■ Work instructions
In the material below, find the line with "разделам, а также" and the line with "Это сэкономит ваши", then output those two lines and every line between them, exactly.

■ Supplied entries

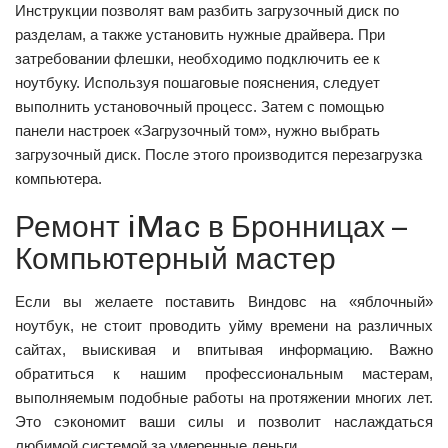
Инструкции позволят вам разбить загрузочный диск по
разделам, а также установить нужные драйвера. При
затребовании флешки, необходимо подключить ее к
ноутбуку. Используя пошаговые пояснения, следует
выполнить установочный процесс. Затем с помощью
панели настроек «Загрузочный том», нужно выбрать
загрузочный диск. После этого производится перезагрузка
компьютера.
Ремонт iMac в Бронницах –
Компьютерный мастер
Если вы желаете поставить Виндовс на «яблочный»
ноутбук, не стоит проводить уйму времени на различных
сайтах, выискивая и впитывая информацию. Важно
обратиться к нашим профессиональным мастерам,
выполняемым подобные работы на протяжении многих лет.
Это сэкономит ваши силы и позволит наслаждаться
любимой системой за умеренные деньги.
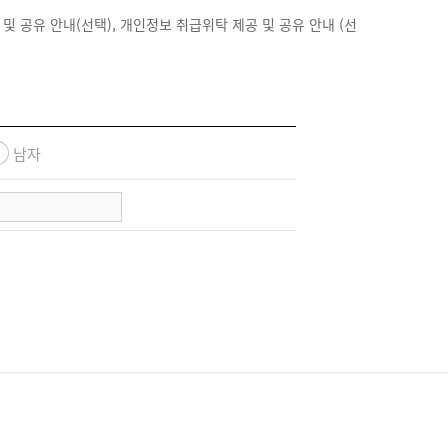
사의 업무에 방해되는 행위를 하여서는 안됩니다.
 및 공유 안내(선택), 개인정보 취급위탁 제공 및 공유 안내 (선
 발생하는 모든 결과에 대한 책임은 회원에게 있습니다.
생하는 모든 결과에 대한 책임은 회원에게 있습니다.
해를 입은 경우 회원은 회사에 대하여 손해배상의무를 집니
할 수 없습니다.
남자
, 회사 의 업무상이나 기술상의 이유로 서비스가 일시 중지되
제한을 받을 수 있습니다.
된 요금을 지불하여야 사용 가능합니다.
을 임의 삭제할 수 있습니다.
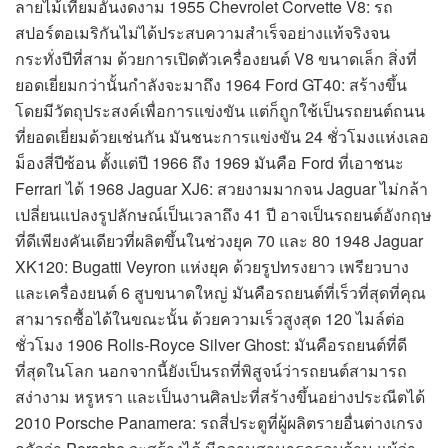
ลายไม้เทียมอันงดงาม 1955 Chevrolet Corvette V8: รถ
สปอร์ตอเมริกันไม่ได้ประสบความสำเร็จอย่างแท้จริงจน
กระทั่งปีที่สาม ด้วยการเปิดตัวเครื่องยนต์ V8 ขนาดเล็ก สิ่งที่
ยอดเยี่ยมกว่านั้นกำลังจะมาถึง 1964 Ford GT40: สร้างขึ้น
โดยมีวัตถุประสงค์เพื่อการแข่งขัน แต่ก็ถูกใช้เป็นรถยนต์ถนน
ที่ยอดเยี่ยมด้วยเช่นกัน มันชนะการแข่งขัน 24 ชั่วโมงแห่งเลอ
ม็องสี่ปีซ้อน ตั้งแต่ปี 1966 ถึง 1969 มันคือ Ford ที่เอาชนะ
Ferrari ได้ 1968 Jaguar XJ6: สวยงามมากจน Jaguar ไม่กล้า
เปลี่ยนแปลงรูปลักษณ์เป็นเวลาถึง 41 ปี อาจเป็นรถยนต์อังกฤษ
ที่ดีเพียงคันเดียวที่ผลิตขึ้นในช่วงยุค 70 และ 80 1948 Jaguar
XK120: Bugatti Veyron แห่งยุค ด้วยรูปทรงยาว เพรียวบาง
และเครื่องยนต์ 6 สูบขนาดใหญ่ มันคือรถยนต์ที่เร็วที่สุดที่คุณ
สามารถซื้อได้ในขณะนั้น ด้วยความเร็วสูงสุด 120 ไมล์ต่อ
ชั่วโมง 1906 Rolls-Royce Silver Ghost: มันคือรถยนต์ที่ดี
ที่สุดในโลก นอกจากนี้ยังเป็นรถที่พิสูจน์ว่ารถยนต์สามารถ
สง่างาม หรูหรา และเป็นงานศิลปะที่สร้างขึ้นอย่างประณีตได้
2010 Porsche Panamera: รถสี่ประตูที่ผู้ผลิตรายอื่นต่างเกรง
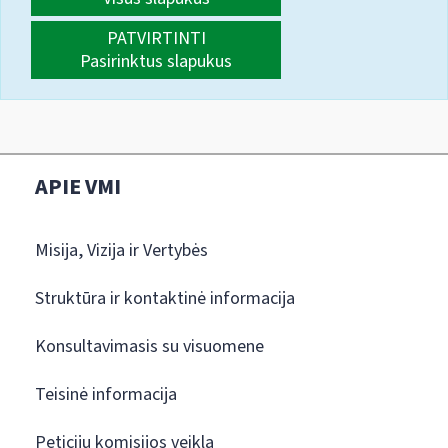
PATVIRTINTI
Pasirinktus slapukus
APIE VMI
Misija, Vizija ir Vertybės
Struktūra ir kontaktinė informacija
Konsultavimasis su visuomene
Teisinė informacija
Peticijų komisijos veikla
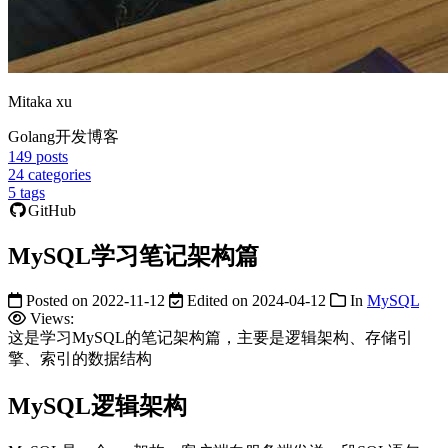
Mitaka xu
Golang开发博客
149
posts
24
categories
5
tags
GitHub
MySQL学习笔记架构篇
Posted on
2022-11-12
Edited on
2024-04-12
In
MySQL
Views:
这是学习MySQL的笔记架构篇，主要是逻辑架构、存储引
擎、索引的数据结构
MySQL逻辑架构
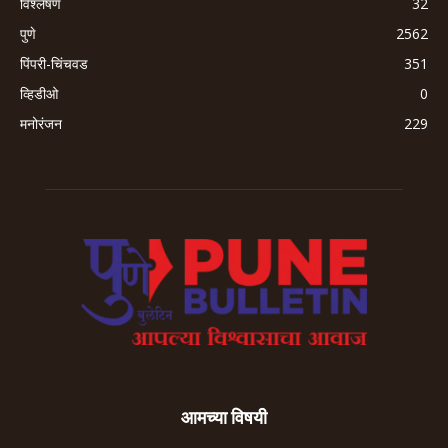
विश्लेषण
32
पुणे
2562
पिंपरी-चिंचवड
351
व्हिडीओ
0
मनोरंजन
229
आमच्या विषयी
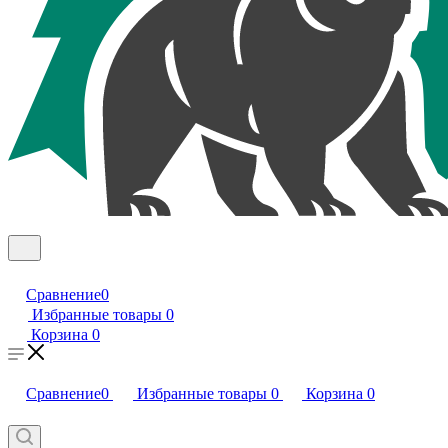
Сравнение
0
Избранные товары
0
Корзина
0
Сравнение
0
Избранные товары
0
Корзина
0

■ Task output
разделам, а также установить нужные драйвера. При
затребовании флешки, необходимо подключить ее к
ноутбуку. Используя пошаговые пояснения, следует
выполнить установочный процесс. Затем с помощью
панели настроек «Загрузочный том», нужно выбрать
загрузочный диск. После этого производится перезагрузка
компьютера.
Ремонт iMac в Бронницах –
Компьютерный мастер
Если вы желаете поставить Виндовс на «яблочный»
ноутбук, не стоит проводить уйму времени на различных
сайтах, выискивая и впитывая информацию. Важно
обратиться к нашим профессиональным мастерам,
выполняемым подобные работы на протяжении многих лет.
Это сэкономит ваши силы и позволит наслаждаться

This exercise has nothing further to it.